### WHAT TO PRODUCE
Please return all lines from the records below that include the string "space".

··· EXERCISE MATERIALS ···

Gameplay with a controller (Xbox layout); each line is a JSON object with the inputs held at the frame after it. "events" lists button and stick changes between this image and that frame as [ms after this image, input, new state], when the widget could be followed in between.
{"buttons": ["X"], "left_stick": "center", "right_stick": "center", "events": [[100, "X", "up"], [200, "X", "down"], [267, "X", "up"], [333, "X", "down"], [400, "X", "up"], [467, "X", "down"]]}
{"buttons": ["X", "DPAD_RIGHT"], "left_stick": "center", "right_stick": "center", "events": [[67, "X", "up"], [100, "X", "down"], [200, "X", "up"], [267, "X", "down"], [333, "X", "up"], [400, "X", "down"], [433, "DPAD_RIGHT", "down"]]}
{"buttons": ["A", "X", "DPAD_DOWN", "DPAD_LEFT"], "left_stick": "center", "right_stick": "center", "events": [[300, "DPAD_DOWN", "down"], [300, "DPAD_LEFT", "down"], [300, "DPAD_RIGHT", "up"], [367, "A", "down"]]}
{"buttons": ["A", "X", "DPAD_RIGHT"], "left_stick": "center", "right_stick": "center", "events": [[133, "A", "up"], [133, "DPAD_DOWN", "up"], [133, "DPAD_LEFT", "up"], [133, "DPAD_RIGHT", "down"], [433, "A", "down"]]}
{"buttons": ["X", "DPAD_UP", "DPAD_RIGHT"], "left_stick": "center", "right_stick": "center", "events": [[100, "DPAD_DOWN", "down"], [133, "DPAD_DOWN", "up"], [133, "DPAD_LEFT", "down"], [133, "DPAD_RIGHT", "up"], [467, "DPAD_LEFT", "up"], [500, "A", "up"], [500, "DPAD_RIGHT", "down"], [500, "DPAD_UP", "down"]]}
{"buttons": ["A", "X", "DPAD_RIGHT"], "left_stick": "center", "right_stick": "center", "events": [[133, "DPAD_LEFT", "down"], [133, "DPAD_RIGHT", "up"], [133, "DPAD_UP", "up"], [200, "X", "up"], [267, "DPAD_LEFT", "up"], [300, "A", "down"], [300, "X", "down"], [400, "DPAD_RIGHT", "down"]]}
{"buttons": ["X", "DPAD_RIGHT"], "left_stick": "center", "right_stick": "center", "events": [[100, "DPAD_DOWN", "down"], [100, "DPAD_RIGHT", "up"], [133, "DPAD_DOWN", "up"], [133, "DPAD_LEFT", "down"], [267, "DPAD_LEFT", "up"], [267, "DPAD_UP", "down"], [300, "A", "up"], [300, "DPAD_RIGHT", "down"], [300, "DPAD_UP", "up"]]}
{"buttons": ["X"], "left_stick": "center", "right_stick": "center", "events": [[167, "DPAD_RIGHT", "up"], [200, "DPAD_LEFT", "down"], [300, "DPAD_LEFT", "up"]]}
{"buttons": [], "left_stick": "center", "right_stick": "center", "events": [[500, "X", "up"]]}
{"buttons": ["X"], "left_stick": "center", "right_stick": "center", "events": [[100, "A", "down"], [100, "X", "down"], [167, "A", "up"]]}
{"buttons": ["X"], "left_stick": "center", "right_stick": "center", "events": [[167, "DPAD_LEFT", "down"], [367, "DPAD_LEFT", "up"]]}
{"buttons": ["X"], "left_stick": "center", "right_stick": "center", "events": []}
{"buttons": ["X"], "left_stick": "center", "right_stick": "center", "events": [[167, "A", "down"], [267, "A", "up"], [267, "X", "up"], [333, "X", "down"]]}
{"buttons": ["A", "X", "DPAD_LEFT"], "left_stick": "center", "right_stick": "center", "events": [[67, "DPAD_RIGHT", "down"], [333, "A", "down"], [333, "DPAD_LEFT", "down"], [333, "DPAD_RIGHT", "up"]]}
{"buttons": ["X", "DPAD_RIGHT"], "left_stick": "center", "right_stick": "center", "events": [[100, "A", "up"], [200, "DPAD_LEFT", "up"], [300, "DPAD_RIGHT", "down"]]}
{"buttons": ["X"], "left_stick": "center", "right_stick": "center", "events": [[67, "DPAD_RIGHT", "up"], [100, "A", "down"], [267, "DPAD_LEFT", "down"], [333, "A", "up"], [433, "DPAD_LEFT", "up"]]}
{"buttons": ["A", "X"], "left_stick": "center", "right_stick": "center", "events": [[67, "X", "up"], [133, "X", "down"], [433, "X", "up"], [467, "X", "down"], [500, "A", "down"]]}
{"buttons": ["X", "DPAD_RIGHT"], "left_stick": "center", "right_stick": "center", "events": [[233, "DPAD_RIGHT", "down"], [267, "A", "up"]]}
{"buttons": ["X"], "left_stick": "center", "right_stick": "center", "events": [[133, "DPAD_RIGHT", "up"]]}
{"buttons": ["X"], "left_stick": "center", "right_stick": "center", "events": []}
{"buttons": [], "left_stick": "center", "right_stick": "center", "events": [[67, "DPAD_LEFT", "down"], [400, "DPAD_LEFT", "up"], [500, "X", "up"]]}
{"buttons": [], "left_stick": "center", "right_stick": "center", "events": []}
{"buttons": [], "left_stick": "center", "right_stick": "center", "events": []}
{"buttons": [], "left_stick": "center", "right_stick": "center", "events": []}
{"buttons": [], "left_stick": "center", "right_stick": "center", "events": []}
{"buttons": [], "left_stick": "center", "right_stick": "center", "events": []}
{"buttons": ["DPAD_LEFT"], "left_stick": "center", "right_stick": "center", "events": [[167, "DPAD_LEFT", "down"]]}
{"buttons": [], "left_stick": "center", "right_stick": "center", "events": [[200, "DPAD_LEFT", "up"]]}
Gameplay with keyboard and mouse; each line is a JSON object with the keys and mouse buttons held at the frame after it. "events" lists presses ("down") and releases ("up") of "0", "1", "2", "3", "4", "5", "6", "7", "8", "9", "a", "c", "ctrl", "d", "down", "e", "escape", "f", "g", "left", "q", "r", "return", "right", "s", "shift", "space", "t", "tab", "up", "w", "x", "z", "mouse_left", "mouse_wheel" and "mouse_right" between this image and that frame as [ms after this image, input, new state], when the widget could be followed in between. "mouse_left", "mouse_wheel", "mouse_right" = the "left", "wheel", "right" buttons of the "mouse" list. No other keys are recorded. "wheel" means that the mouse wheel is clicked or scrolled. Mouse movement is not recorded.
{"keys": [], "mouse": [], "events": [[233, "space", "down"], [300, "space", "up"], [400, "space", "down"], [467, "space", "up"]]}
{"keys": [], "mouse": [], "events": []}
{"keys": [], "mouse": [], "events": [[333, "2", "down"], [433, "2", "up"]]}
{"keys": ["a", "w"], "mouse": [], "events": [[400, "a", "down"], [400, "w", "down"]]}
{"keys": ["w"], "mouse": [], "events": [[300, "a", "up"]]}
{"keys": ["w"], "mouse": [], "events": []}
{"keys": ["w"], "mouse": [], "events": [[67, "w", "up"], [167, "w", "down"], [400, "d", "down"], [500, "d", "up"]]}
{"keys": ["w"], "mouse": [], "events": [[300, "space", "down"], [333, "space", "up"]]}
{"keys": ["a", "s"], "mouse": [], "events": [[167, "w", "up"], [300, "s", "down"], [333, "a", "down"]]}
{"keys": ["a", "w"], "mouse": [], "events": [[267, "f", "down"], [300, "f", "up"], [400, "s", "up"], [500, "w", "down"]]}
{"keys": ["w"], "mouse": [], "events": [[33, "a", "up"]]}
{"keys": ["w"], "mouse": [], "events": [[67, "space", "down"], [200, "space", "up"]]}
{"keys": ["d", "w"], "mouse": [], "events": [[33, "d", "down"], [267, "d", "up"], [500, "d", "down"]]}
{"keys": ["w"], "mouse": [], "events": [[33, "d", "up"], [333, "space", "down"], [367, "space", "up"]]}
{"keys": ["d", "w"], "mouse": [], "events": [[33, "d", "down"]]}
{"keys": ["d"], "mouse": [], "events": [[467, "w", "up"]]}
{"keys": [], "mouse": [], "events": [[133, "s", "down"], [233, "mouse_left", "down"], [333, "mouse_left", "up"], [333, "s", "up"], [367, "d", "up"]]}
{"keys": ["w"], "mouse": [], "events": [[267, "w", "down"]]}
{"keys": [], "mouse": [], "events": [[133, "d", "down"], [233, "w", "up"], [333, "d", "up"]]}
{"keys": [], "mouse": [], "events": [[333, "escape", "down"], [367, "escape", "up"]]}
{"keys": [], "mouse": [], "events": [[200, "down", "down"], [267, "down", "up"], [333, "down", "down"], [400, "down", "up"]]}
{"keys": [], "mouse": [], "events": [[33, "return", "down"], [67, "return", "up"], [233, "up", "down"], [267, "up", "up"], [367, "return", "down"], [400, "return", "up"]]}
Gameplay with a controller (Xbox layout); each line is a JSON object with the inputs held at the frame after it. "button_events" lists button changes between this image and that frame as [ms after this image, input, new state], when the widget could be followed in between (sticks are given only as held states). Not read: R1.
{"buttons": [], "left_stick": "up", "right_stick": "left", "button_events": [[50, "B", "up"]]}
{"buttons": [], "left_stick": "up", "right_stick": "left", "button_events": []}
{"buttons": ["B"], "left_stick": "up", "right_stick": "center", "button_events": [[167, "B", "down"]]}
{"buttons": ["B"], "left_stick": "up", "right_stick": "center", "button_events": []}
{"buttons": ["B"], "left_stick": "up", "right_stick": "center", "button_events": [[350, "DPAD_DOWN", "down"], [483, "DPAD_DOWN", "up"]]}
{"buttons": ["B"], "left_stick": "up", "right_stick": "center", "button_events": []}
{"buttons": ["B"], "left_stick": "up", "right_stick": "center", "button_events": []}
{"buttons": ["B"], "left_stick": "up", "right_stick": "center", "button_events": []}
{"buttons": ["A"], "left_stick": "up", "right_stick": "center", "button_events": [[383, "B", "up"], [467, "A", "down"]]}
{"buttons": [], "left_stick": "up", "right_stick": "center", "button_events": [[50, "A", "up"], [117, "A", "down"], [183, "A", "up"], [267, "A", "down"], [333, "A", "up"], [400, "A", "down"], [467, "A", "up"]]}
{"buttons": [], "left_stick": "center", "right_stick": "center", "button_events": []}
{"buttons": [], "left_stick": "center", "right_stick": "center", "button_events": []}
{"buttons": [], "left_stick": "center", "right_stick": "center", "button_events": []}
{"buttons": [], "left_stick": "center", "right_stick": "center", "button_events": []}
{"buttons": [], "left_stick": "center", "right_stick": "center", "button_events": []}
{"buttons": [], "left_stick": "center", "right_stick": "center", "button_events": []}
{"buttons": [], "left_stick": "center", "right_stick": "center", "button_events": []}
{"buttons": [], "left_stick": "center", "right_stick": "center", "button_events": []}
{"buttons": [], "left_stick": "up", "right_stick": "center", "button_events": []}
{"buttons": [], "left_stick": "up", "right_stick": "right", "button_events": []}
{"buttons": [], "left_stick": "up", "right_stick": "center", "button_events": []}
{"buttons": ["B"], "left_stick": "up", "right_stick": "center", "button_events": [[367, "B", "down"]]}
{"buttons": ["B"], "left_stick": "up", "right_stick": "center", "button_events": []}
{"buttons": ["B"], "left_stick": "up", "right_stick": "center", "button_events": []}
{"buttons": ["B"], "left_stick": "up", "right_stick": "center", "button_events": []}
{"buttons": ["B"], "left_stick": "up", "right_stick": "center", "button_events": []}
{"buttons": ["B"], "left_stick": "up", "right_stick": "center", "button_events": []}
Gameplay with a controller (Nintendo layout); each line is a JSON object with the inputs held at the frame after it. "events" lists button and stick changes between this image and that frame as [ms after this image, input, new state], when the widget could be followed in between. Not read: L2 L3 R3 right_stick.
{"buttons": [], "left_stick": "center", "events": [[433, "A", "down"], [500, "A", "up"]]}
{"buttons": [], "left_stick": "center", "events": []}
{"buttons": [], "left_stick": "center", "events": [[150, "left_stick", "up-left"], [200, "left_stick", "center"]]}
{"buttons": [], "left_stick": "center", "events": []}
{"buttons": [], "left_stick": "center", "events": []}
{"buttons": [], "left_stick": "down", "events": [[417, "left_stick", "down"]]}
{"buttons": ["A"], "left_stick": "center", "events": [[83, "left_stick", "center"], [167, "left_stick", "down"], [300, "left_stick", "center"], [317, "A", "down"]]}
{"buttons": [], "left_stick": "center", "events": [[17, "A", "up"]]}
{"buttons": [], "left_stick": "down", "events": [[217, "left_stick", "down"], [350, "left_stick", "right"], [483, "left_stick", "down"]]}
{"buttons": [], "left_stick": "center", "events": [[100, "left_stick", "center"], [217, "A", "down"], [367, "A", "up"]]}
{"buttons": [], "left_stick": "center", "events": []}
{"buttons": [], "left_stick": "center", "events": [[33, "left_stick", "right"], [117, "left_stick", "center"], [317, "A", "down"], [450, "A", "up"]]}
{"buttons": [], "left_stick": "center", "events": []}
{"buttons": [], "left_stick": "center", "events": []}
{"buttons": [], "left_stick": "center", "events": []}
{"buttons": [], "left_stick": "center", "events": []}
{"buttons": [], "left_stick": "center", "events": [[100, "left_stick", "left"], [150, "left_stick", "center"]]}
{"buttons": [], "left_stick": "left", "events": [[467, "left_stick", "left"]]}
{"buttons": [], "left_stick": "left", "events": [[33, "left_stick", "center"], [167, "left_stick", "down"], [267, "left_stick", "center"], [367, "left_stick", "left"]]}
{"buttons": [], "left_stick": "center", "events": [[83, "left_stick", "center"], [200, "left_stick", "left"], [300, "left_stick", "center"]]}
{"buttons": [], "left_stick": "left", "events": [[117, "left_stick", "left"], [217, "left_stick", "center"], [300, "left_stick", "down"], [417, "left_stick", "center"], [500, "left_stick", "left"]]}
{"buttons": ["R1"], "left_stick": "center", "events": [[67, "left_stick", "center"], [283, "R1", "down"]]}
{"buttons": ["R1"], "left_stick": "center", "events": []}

···

### WRITTEN REPLY
Gameplay with keyboard and mouse; each line is a JSON object with the keys and mouse buttons held at the frame after it. "events" lists presses ("down") and releases ("up") of "0", "1", "2", "3", "4", "5", "6", "7", "8", "9", "a", "c", "ctrl", "d", "down", "e", "escape", "f", "g", "left", "q", "r", "return", "right", "s", "shift", "space", "t", "tab", "up", "w", "x", "z", "mouse_left", "mouse_wheel" and "mouse_right" between this image and that frame as [ms after this image, input, new state], when the widget could be followed in between. "mouse_left", "mouse_wheel", "mouse_right" = the "left", "wheel", "right" buttons of the "mouse" list. No other keys are recorded. "wheel" means that the mouse wheel is clicked or scrolled. Mouse movement is not recorded.
{"keys": [], "mouse": [], "events": [[233, "space", "down"], [300, "space", "up"], [400, "space", "down"], [467, "space", "up"]]}
{"keys": ["w"], "mouse": [], "events": [[300, "space", "down"], [333, "space", "up"]]}
{"keys": ["w"], "mouse": [], "events": [[67, "space", "down"], [200, "space", "up"]]}
{"keys": ["w"], "mouse": [], "events": [[33, "d", "up"], [333, "space", "down"], [367, "space", "up"]]}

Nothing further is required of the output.